Hürriyet'ten Fulya Soybaş'ın haberine göre; işte eğitimcilerin 'bakıcı' polemiği!

OKULÖNCESİ KURUMLAR AÇIK KALMALI

Özel Anaokulları Derneği'nin başkanı Murat Kuş, Milli Eğitim Bakanlığı'nın aldığı 'Okulöncesi eğitime devam' kararının öğretmenleri böldüğünü, teşekkür edenler kadar tepki gösterenlerin de olduğunu doğruluyor. Kuş "Aslında her ikisinin de ekonomik boyutu var. Özel anaokulu öğretmenleri, yaklaşık 35 bin öğretmen, maaşlarının kısa çalışma ödeneği olan kısmını alıyorlar ki bu da 1000-1300 liraya tekabül ediyor. Takdir edersiniz bir öğretmenin bu maaşla ailesini geçindirmesi çok zor. Birçok öğretmenimiz görevlerinin başında kalacakları için memnun ve istekli. Tepki ise daha çok MEB öğretmenlerinden. Onlar için ise maaş kesintisi söz konusu değil" diyor.

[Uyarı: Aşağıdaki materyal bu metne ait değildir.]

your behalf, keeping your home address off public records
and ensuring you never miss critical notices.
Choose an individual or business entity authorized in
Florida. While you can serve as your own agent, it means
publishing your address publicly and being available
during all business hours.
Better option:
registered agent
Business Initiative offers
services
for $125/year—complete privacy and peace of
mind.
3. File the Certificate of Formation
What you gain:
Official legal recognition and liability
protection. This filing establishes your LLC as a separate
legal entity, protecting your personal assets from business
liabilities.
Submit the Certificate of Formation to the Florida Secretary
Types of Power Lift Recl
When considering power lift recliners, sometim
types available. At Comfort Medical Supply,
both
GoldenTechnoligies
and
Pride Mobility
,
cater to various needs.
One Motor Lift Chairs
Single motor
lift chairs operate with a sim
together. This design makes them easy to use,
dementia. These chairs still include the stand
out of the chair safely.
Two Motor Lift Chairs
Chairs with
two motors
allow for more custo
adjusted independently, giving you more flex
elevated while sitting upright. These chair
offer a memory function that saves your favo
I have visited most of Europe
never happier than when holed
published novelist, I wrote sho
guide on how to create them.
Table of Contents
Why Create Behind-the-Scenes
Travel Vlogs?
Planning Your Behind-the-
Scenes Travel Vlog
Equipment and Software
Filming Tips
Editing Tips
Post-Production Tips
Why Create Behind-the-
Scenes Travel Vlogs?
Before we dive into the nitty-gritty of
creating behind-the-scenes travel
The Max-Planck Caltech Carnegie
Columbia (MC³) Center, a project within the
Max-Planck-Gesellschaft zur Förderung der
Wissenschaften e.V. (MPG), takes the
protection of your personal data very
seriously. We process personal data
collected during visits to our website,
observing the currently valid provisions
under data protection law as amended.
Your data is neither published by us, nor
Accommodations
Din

SAĞLIK ÇALIŞANLARI NE YAPSIN

'Ortada bir tehlike varsa bunun tüm öğretmenleri kapsaması gerekmez mi?' diye soruyorum. Kuş 'Haklısınız ama' diyerek şöyle yanıtlıyor: "Bugün doktorlar, sağlık çalışanları görev başında ve istifa etmek, izne çıkmak gibi hakları yok. Emniyet mensupları, askerler, gazeteciler... Görev başında yüz binlerce insan var. Anne-babanız 65 yaş ve üzeri olabilir ya da çocuğunuza bakacak akrabanız, eşiniz dostunuz olmayabilir. Bu insanlar kime emanet edecek çocuklarını? Apartman dairelerinde ya da sağda solda öğretmen adı altında hiç bilmedikleri birilerinin elini tutacaklar belki! Biz hem eğitimci hem de bakıcıyız. Kimsenin egosu tavan yapmasın! Çabamız kendimiz ve çocuklar için."

BİR SORU BİR CEVAP

Soru: 7 yaş okula gidemiyor, uzaktan eğitim alacak. Oysa 6 yaşındaki okula gitmek zorunda. Kulağa biraz garip gelmiyor mu?

Cevap: 6 yaş grubu % 7-8 oranındadır ve birinci sınıfa hazırlık grubudur. Uzaktan eğitimi mümkün değildir. Bizim okulöncesi dediğimiz asıl grup 3-4-5 yaş aralığıdır. Kaldı ki ben bir eğitimci olarak mümkünse bir an önce tüm yaş grupları için yüz yüze eğitime geçilmesi taraftarıyım. Çocuklar neredeyse 1 yıldır okula gitmiyor, algıları tamamen geri gitmiş durumda. Kayıp büyük.

BAKICI DEĞİL EĞİTİMCİYİZ

Sosyal medya üzerinden iletişim kurduğum, kendisine Serap diye hitap edilmesini isteyen ve devlette çalışan 27 yaşındaki anaokulu öğretmeni "Öncelikle biz çalışmaktan kaçmıyoruz, özelde işsiz kalacak binlerce meslektaşımız olduğunun da farkındayız. Ancak 'Salgın var, herkes çalışmak zorunda. Çocuklara bakacak kimse yok' denilerek öğretmenden çok 'bakıcı' muamelesi yapılmasına üzgünüz. Kaldı ki okulöncesi eğitim ve kreşler arasında fark vardır. Eğer karar çalışan anneler düşünülerek alındıysa tam gün eğitim veren kreş ve gündüz bakımevleri bu ihtiyacı karşılardı. Anasınıflarında ise zaten sadece 3 saat ders verilebilecek. O nedenle de 'Anasınıfları bakıcılık yeri değildir' diyoruz.